The scientific evidence is compelling that climate change is harming our communities now and that prompt and substantial emission reductions are necessary to avert catastrophic impacts. In its 2009 finding that greenhouse gases endanger public health and welfare, EPA cited more intense, frequent, and long-lasting heat waves; worse smog in cities; longer and more severe droughts; more intense storms such as hurricanes and floods; the spread of disease; and a dramatic rise in sea levels.

When it finalized the Clean Power Plan in 2015, EPA emphasized that additional scientific studies bolstered the endangerment finding, citing increased risk of premature death (especially in children and the elderly) during extreme heat events and from infectious and waterborne diseases, as well as threats to coastal communities and infrastructure from storms and rising sea levels. We have witnessed this firsthand in our communities. For example, New York has experienced dramatic increases in the frequency and intensity of storms, including a record deluge in Long Island in August 2014. Recent destruction from Hurricanes Harvey, Irma, and Maria is likewise consistent with scientists’ projections of an increased frequency and damage from extreme storm events. And in South Florida, even before Hurricane Irma struck, flooding exacerbated by rising seas had become commonplace, harming homes, roads, bridges, drinking water, and sewage systems. Like 2014, 2015, and 2016, 2017 was among the warmest years on record. In a report issued in 2016, the National Academies of Science stated that “if emissions of greenhouse gases continue unabated, future changes will substantially exceed those that have occurred thus far.”

Well-established track record of emission reductions

The rulemaking record for the Clean Power Plan conclusively shows that power plants can substantially cut carbon pollution and do so cost effectively. As power companies supporting the Plan in the litigation explained, the best system of emission reduction chosen by EPA—increasing efficiency and shifting from dirtier to cleaner power generation—is already routinely used in the industry.

EPA also drew heavily on the experience of states that have enacted laws similar to the Clean Power Plan—experience that has demonstrated cutting carbon emissions does not hinder economic growth.

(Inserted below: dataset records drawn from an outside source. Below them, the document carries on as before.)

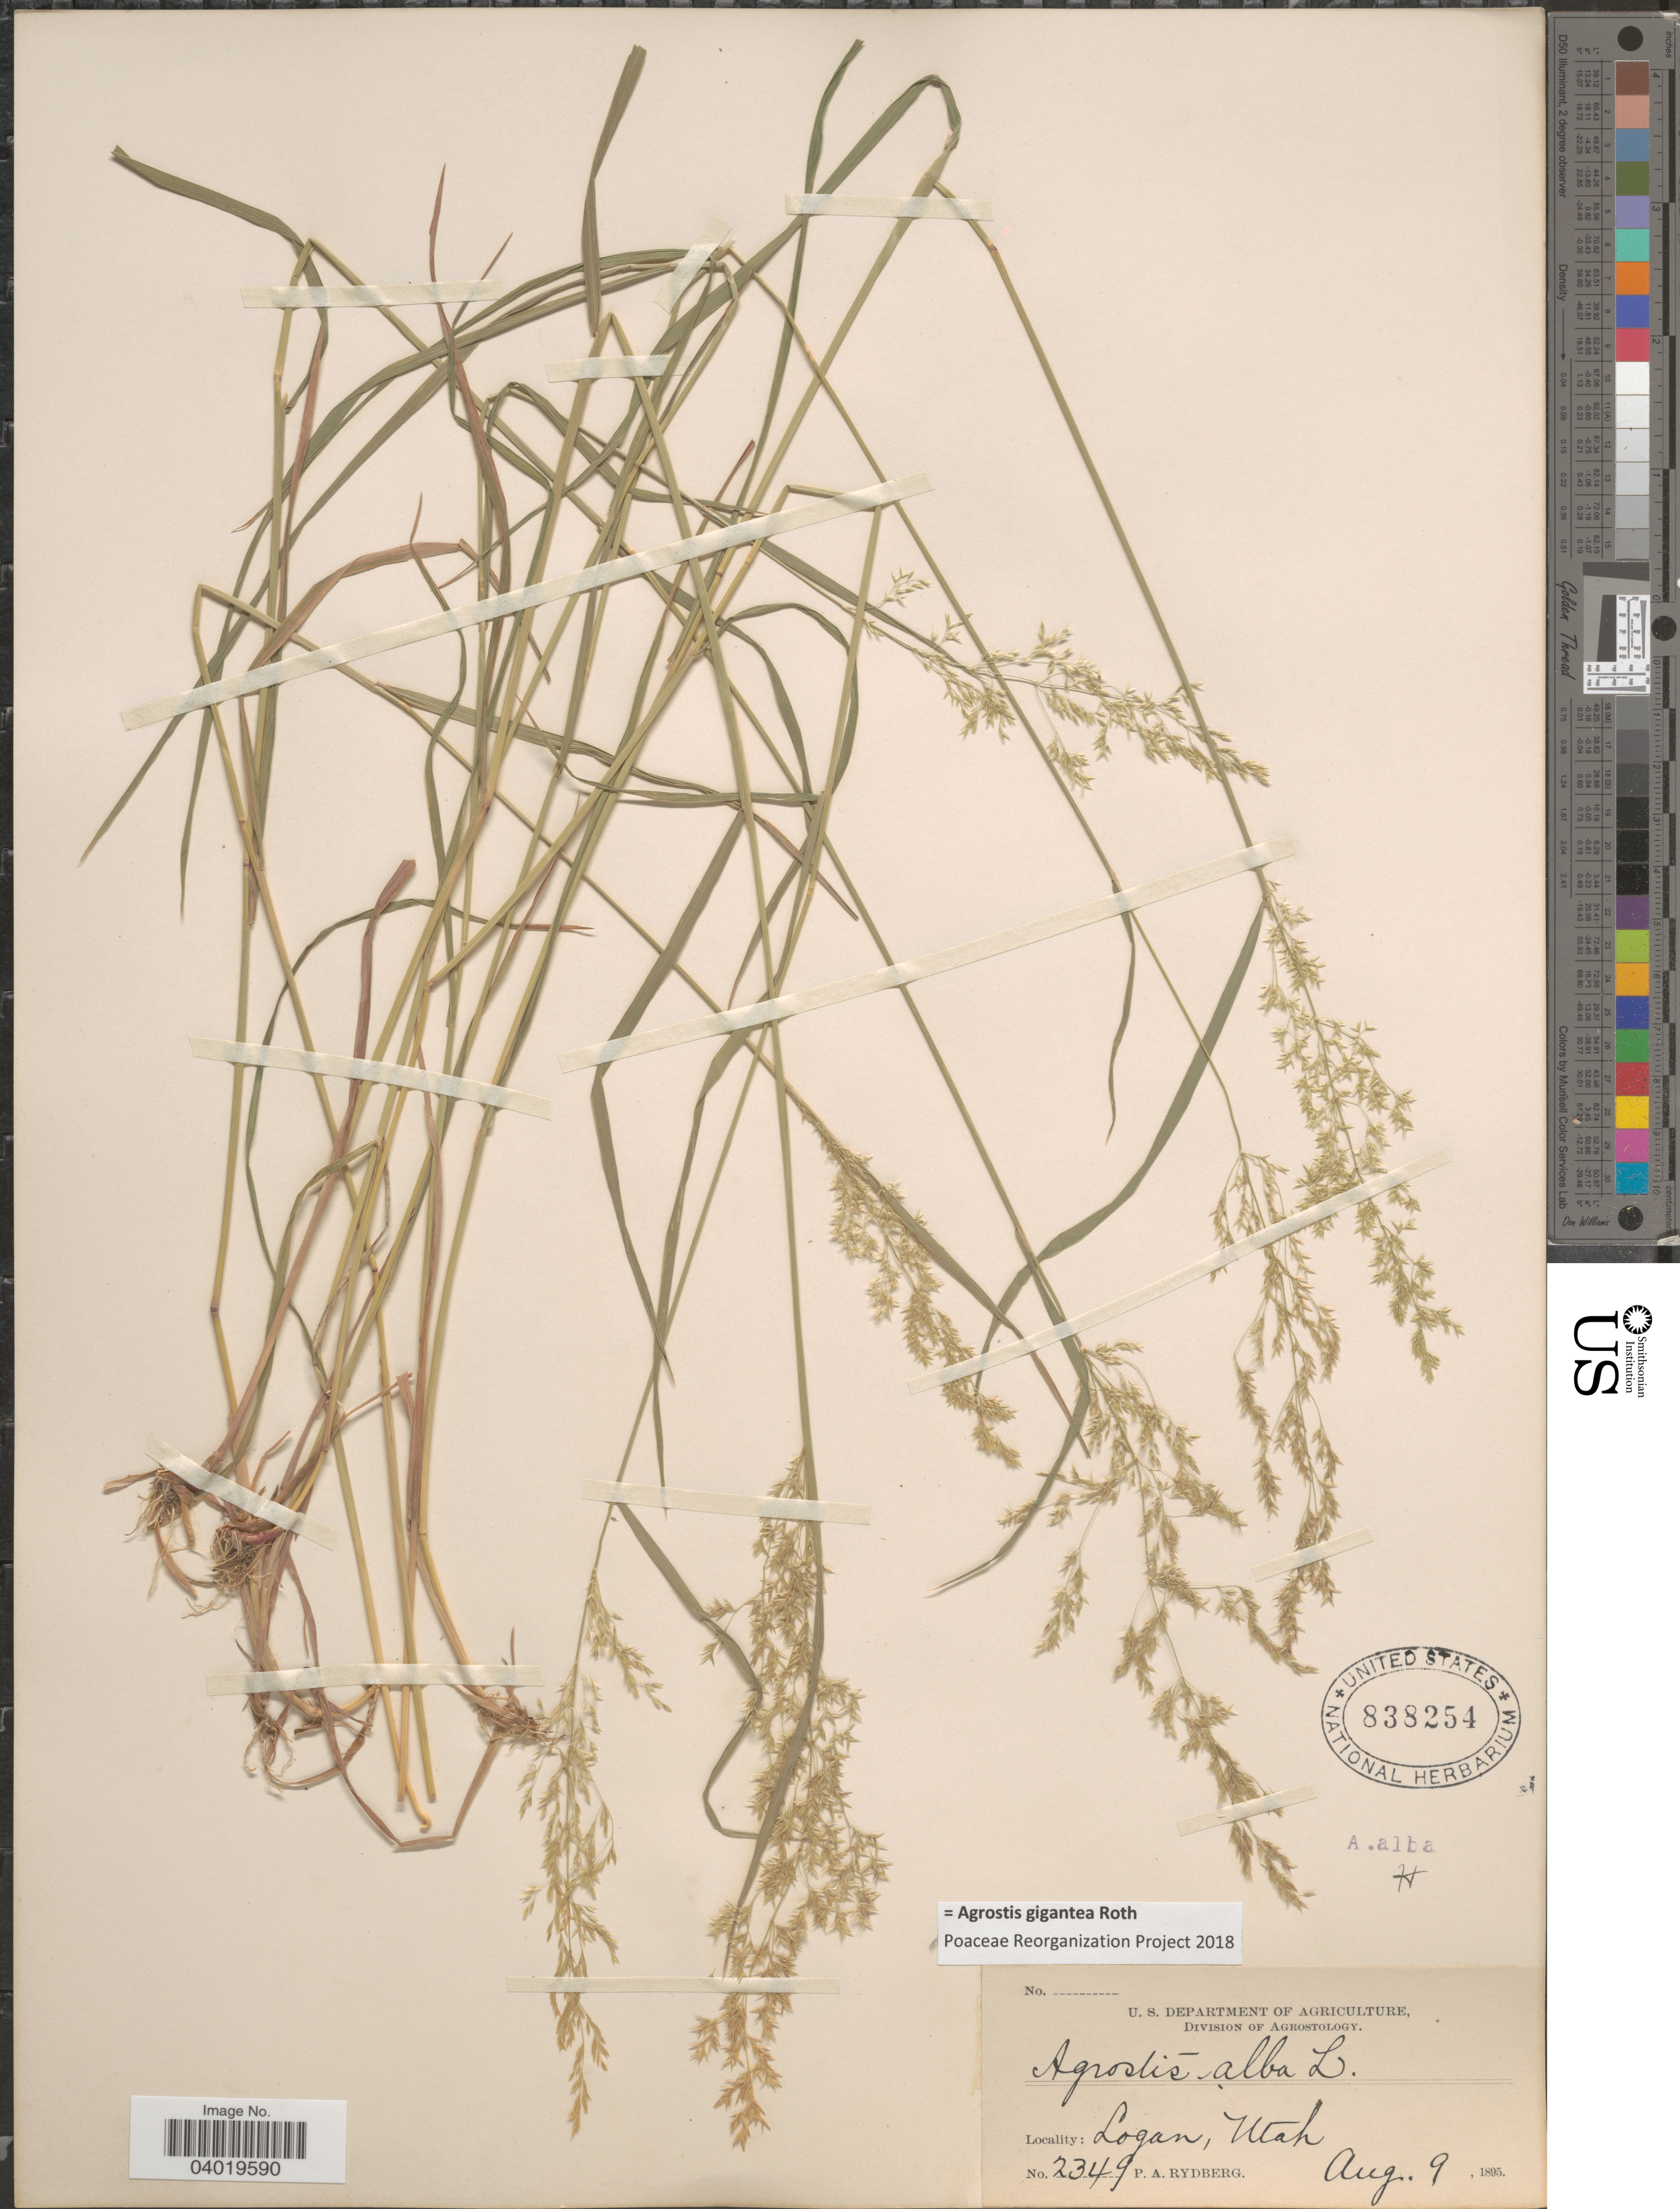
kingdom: Plantae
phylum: Tracheophyta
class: Liliopsida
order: Poales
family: Poaceae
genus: Agrostis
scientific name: Agrostis gigantea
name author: Roth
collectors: P. A. Rydberg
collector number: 2349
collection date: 1895-08-09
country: United States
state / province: Utah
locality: Logan.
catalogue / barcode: US 838254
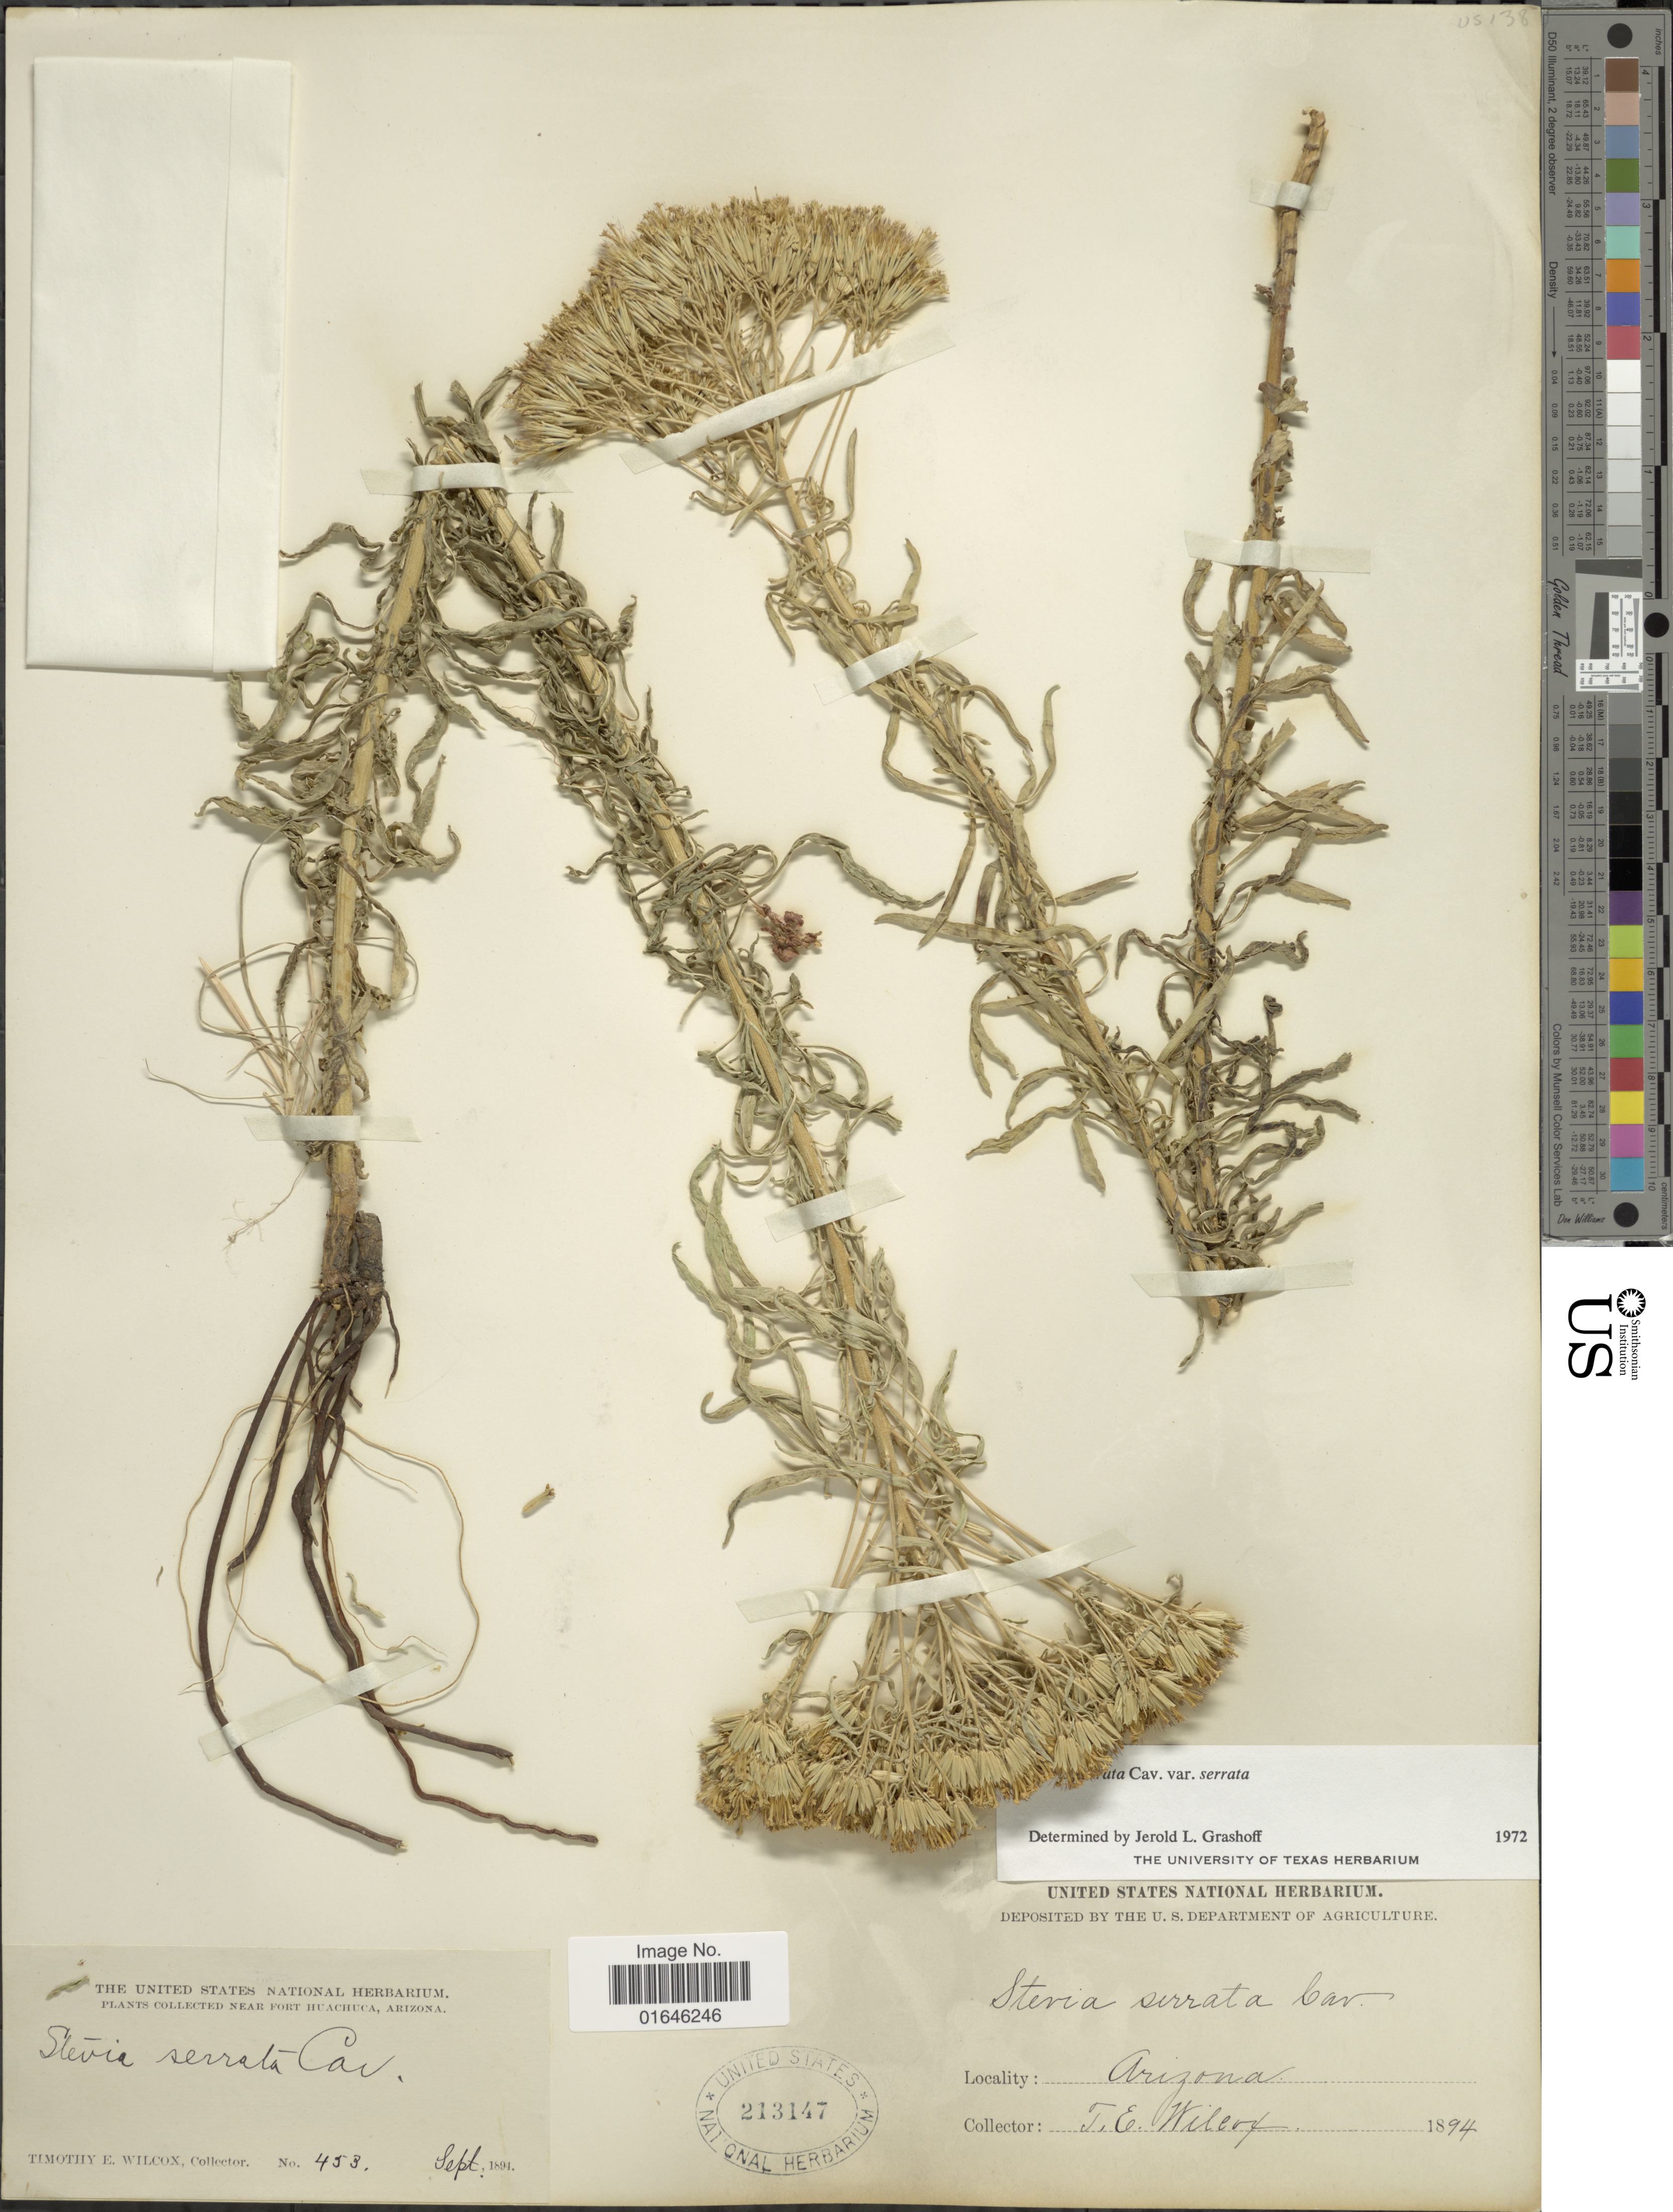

For example, through the Regional Greenhouse Gas Initiative (RGGI), New York and eight other states successfully reduced regional carbon dioxide emissions from the electricity sector by 45 percent from 2005 levels. The RGGI program has provided substantial public health benefits in participating and neighboring states, including avoiding hundreds of premature deaths, heart attacks, hospitalizations, and emergency room visits, averting 39,000 lost work days, and hundreds of thousands of cases of restricted activity days due to air pollution – and generating up to $8.3 billion in health savings and other health benefits – between 2009 and 2014. Moreover, over the program’s first three years alone, total energy bills across the nine states were reduced by $1.3 billion, and $1.6 billion was added to the local economy.